■ **WHAT YOU WILL DO**: Filter the records down to the lines that hold the word "weight", and copy each of those lines.

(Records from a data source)
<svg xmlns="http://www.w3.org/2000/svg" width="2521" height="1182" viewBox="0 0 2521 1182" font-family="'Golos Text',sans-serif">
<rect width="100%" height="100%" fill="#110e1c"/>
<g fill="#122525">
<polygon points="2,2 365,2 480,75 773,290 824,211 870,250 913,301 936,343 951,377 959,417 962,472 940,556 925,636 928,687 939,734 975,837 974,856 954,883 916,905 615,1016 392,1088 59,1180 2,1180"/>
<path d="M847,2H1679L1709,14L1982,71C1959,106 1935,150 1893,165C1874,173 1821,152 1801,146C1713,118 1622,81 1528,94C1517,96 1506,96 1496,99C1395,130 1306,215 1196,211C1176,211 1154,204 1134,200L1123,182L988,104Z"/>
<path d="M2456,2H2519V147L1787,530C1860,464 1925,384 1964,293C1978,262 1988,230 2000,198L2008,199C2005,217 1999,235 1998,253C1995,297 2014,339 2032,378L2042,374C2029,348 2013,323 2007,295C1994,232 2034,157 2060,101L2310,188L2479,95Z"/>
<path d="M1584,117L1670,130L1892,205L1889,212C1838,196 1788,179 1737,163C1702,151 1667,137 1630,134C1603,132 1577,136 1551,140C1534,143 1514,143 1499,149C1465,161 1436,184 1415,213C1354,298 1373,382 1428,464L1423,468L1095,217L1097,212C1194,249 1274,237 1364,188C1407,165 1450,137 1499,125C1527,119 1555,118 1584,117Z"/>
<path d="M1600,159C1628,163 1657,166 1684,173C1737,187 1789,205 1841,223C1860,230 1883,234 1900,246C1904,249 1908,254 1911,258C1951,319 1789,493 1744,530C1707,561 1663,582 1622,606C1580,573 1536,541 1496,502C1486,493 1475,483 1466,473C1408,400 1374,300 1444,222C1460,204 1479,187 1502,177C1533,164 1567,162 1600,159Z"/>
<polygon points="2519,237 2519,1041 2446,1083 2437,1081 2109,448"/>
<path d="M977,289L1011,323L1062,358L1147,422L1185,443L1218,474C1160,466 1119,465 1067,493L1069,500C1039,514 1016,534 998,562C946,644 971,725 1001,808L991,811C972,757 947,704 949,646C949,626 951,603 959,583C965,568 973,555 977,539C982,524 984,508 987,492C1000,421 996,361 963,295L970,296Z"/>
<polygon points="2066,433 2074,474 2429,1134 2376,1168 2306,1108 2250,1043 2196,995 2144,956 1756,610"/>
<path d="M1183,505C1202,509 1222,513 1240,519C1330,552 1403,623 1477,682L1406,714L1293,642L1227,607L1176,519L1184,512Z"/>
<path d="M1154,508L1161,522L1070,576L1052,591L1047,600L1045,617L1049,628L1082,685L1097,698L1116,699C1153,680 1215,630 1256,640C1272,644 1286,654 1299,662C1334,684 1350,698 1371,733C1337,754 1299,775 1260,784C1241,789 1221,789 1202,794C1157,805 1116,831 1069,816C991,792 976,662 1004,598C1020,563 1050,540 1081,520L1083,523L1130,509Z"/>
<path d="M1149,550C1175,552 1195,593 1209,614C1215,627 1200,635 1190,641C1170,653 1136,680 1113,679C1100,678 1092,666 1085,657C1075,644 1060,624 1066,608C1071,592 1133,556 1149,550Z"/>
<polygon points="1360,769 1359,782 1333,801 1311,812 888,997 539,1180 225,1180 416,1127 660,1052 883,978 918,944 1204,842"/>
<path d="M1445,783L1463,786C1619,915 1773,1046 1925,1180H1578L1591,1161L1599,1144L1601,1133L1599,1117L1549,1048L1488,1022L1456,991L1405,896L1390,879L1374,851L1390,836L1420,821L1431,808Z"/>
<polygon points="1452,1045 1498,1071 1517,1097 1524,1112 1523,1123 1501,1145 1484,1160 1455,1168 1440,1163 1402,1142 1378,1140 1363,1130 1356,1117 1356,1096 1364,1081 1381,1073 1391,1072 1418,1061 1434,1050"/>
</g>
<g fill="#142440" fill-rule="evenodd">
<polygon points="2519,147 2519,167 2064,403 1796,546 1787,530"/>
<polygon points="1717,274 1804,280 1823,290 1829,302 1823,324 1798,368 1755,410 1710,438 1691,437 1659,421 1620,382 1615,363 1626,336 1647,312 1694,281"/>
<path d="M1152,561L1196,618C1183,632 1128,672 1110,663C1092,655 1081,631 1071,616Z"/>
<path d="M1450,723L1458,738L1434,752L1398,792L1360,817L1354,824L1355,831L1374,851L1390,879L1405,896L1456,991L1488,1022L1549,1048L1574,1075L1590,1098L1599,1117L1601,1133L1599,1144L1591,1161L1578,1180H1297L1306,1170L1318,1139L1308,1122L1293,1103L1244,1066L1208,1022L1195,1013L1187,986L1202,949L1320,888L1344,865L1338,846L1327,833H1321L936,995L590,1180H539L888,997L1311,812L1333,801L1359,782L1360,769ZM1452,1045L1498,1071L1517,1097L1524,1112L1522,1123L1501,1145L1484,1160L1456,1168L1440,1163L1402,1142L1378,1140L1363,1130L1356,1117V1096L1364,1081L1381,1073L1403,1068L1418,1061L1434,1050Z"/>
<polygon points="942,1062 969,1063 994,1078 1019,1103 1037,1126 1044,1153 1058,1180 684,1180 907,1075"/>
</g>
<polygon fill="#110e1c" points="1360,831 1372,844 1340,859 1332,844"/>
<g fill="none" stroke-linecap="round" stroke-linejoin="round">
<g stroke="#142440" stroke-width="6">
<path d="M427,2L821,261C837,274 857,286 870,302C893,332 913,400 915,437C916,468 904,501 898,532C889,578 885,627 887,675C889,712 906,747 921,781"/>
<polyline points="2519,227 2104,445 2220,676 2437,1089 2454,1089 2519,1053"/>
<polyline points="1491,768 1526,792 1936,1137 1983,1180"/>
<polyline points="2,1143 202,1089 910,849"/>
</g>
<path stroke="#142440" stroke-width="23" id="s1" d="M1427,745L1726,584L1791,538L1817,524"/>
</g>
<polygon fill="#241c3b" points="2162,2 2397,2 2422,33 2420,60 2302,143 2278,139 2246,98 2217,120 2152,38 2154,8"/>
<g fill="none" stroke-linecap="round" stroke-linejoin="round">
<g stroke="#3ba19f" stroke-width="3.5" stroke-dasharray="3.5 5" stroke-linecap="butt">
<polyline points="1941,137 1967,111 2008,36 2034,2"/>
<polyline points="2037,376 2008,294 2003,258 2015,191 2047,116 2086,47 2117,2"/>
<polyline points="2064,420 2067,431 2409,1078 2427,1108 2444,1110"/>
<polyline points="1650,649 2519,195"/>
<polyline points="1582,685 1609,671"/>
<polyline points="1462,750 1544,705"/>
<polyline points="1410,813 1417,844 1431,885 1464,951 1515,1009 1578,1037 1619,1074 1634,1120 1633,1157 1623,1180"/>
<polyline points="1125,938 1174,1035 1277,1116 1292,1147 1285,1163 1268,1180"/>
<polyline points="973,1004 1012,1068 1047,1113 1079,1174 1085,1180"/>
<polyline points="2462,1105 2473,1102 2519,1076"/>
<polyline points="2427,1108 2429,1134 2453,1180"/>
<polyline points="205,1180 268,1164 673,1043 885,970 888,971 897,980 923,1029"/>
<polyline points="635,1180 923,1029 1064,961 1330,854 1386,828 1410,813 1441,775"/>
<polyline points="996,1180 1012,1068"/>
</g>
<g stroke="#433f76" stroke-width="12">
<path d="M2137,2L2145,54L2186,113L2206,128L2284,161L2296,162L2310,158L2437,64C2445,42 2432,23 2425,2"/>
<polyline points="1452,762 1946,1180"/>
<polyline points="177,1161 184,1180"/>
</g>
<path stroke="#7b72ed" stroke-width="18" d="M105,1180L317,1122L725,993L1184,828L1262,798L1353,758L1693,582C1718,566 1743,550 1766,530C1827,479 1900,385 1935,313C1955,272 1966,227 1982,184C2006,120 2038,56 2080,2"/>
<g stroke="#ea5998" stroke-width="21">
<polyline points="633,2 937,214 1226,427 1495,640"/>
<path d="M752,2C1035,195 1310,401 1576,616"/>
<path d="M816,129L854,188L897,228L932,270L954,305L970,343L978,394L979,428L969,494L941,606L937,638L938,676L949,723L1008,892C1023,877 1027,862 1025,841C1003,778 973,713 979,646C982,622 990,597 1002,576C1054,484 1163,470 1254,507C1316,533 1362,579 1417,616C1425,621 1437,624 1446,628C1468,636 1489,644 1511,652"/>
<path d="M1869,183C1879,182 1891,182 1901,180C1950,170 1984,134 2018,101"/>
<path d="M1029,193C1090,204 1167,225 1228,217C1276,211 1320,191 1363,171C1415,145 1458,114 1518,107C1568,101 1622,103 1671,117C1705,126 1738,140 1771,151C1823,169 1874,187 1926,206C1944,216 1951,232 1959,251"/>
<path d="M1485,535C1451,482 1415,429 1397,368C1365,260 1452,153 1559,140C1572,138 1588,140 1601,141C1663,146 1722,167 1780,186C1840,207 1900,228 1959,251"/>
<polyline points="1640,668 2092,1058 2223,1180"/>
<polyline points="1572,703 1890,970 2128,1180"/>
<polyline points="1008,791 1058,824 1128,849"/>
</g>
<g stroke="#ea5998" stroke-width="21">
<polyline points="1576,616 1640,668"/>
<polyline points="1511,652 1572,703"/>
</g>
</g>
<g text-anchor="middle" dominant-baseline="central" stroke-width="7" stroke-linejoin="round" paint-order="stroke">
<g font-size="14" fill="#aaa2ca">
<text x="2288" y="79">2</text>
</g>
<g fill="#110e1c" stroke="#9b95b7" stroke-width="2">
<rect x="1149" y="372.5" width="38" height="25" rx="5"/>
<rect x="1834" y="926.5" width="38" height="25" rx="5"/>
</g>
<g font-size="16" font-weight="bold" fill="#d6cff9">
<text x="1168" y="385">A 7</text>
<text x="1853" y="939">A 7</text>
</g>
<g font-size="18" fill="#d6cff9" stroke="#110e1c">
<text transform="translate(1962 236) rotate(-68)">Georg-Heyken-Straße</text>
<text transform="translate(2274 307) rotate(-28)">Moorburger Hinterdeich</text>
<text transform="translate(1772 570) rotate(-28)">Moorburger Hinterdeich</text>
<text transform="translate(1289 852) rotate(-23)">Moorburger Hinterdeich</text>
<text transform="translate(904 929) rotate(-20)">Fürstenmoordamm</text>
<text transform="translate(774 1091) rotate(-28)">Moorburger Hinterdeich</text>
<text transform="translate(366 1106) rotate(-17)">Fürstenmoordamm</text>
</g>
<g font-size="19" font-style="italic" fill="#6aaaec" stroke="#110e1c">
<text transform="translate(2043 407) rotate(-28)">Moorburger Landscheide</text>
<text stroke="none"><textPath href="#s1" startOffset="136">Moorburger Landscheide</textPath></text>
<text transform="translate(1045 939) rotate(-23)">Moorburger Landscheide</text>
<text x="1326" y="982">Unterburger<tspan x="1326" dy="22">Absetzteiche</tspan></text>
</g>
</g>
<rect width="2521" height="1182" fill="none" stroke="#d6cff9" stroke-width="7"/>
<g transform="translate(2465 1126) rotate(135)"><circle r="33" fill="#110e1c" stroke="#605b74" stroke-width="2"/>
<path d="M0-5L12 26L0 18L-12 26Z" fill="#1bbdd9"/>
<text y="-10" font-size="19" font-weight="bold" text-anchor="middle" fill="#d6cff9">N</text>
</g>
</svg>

■ **RESPONSE BOX**:
<g font-size="16" font-weight="bold" fill="#d6cff9">
<text y="-10" font-size="19" font-weight="bold" text-anchor="middle" fill="#d6cff9">N</text>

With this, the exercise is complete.